Wakamatsu: Sim, eu realmente conhecia um cara que vivia com duas mulheres. Elas tiveram filhos quase ao mesmo tempo e se amavam, era lésbicas! Todos eles viviam muito bem juntos. Eu achei toda a situação muito divertida e quis fazer um filme sobre essas três pessoas. Foi só no fim que acrescentei o detalhe do homem ser um terrorista.
Slocombe: Sexo e terrorismo são temas que não se misturam. Foi por esse motivo que um dos meus livros foi censurado na França.
Wakamatsu: Meu filme “Seizoku/Sex Jack” foi banido da França também. Ele foi exibido primeiramente em Cannes e então proibido – embora muitos cinéfilos gostarem dele. O problema foi que no fim do filme o terrorista bonzinho tenta matar o primeiro ministro. Eles acharam muito anti-social, como também falaram que havia muito sangue em “Okasareta Hakui”.
Slocombe: Algo me intriga: Na França ou Inglaterra, um filme ou comic mostrando SM ou violência contra mulheres enfrenta censura, enquanto que cenas de sexo são bem toleradas. No Japão a situação é inversa, não?

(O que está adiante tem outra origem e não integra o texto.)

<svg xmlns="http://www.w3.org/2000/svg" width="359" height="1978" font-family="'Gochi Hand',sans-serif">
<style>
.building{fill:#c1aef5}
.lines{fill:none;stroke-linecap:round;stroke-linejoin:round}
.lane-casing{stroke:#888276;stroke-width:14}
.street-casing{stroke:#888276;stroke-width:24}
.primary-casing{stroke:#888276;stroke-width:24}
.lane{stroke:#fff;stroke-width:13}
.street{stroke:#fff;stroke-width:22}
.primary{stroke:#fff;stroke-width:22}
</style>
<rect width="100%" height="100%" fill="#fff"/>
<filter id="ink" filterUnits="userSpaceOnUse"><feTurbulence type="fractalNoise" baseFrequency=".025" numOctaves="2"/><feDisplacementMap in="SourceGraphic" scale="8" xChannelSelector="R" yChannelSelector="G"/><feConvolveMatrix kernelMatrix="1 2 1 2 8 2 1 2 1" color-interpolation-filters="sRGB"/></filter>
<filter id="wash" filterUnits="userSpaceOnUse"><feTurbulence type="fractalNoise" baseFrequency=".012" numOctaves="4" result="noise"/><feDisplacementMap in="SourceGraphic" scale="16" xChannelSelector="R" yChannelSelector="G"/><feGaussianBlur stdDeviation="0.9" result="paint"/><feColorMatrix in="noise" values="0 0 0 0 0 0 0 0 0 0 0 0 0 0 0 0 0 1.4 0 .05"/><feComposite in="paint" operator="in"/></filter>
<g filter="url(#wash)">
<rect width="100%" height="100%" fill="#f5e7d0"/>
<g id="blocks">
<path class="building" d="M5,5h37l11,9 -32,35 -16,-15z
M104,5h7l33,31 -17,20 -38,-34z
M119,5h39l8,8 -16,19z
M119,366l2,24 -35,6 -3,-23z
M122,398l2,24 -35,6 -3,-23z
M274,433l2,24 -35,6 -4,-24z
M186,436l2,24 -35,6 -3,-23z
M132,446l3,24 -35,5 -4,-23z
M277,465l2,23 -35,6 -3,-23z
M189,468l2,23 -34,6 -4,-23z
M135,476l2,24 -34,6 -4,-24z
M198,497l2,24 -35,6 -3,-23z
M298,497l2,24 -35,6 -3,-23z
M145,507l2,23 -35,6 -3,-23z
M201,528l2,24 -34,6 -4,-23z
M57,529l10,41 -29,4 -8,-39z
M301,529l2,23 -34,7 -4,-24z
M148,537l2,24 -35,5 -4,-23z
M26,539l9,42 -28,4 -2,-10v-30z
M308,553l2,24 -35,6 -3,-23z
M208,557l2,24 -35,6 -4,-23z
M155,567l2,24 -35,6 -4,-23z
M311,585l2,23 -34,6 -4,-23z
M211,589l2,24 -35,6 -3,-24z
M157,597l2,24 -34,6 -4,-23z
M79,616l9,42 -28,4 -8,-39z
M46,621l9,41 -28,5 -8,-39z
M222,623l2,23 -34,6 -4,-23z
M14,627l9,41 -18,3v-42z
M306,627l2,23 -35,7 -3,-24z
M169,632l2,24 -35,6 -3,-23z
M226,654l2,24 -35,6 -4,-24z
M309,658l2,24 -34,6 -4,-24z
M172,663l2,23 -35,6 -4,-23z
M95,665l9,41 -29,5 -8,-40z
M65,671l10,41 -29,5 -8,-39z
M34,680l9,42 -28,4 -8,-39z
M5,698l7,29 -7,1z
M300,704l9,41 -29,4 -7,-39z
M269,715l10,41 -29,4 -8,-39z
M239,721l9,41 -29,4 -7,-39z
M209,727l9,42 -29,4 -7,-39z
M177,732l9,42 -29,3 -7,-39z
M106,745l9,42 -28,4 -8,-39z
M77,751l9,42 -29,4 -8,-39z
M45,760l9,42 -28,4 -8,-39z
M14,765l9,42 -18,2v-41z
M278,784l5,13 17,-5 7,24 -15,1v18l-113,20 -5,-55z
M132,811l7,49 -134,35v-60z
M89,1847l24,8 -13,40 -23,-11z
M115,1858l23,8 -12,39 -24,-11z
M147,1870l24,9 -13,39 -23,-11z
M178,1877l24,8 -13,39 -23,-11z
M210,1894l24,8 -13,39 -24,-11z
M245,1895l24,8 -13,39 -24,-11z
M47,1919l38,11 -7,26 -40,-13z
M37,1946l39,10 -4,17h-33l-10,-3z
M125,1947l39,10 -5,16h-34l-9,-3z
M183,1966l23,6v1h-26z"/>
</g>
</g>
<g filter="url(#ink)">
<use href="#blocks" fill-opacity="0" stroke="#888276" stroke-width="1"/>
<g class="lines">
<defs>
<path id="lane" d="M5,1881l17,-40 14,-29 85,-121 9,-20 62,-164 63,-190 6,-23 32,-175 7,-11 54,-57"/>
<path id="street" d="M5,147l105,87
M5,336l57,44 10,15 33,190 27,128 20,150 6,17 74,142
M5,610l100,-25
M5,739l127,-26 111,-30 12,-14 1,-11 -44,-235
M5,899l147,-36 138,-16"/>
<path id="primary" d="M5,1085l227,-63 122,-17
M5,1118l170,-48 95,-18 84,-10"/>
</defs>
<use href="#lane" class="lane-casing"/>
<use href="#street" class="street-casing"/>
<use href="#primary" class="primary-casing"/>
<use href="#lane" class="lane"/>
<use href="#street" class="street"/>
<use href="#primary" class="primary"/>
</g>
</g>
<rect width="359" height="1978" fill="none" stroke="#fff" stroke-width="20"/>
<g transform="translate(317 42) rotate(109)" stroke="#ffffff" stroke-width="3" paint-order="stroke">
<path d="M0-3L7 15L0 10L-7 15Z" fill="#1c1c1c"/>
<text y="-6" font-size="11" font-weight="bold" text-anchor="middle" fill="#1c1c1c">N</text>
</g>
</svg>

Wakamatsu: Sim, mostrar SM ou violência num filme é perfeitamente normal, mas para sexo alguns limites foram fixados. O que significa que você não pode mostrar tudo, entende? Em alguns festivais da Europa as pessoas frequentemente riem dos filmes japoneses porque a câmera faz movimentos esquisitos para não mostrar certas coisas. Eu fico meio embaraçado quando um europeu me pergunta: – “Qual o significado daquele movimento apressado da câmera?”. Por que alguém teria que esconder órgãos genitais? Eu acho que no Japão sexo sempre foi privilégio dos poderosos, políticos, milionários, etc. No passado se dizia “os pobres que se contentem em comer arroz”. É como hoje dizerem “se contentem sem imagens de sexo”. No período Edo, pelo que li, a abertura era maior, mas após as eras Meiji e Taisho, as autoridades ficaram mais restritas.
Editor do Eichi Publishing: Enquanto SM e violência continuaram tolerados como sempre.
Wakamatsu: Sim, talvez as autoridades achem essas coisas perfeitamente normais.
Editor do Eichi Publishing: Achei a idéia interessante, o poder monopolizando o sexo.
Wakamatsu: É por isso que nos meus filmes eu caçoo do poder associando-o ao sexo.
Slocombe: Você percebeu alguma mudança recente ao assistir filmes dos jovens cineastas? E você pretende tentar outros gêneros?
Wakamatsu: Eu frequentemente noto que os jovens diretores mostram nudez com um propósito puramente comercial. Acho isso muito superficial. É por isso que raramente assisto seus filmes. Eu e alguns outros diretores, se fizemos pinku eiga, foi para expressar alguns sentimentos mais sérios. E quanto a outros gêneros, eu já experimentei a todos.
Editor do Eichi Publishing: Se entendi direito, mesmo nos seus pinku eigas, o assunto principal não era sexo?
Wakamatsu: Certo. Primeiramente eu não era aceito pelas grandes produtoras. Para fazer um filme tive que recorrer ao campo dos pinku eigas. E meus filmes tinham que ser vistos pela maior audiência possível, o que me levou a colocar nomes escandalosos como “Yuke, Yuke, Nidome no Shojo”. Lendo a palavra “virgem” (nota do Canibuk: Shojo significa virgem) as pessoas imaginavam coisas pornográficas e corriam para os cinemas. E o importante é que elas ficaram contentes com o que viam, mesmo que isso não tenha sido exatamente o que esperavam inicialmente, não acha?
Assistente de Wakamatsu: Então, agora que você pode dirigir os filmes que quiser, eles não precisam ser pinku eigas?
Wakamatsu: As coisas mudaram totalmente, atualmente estou até filmando para a TV!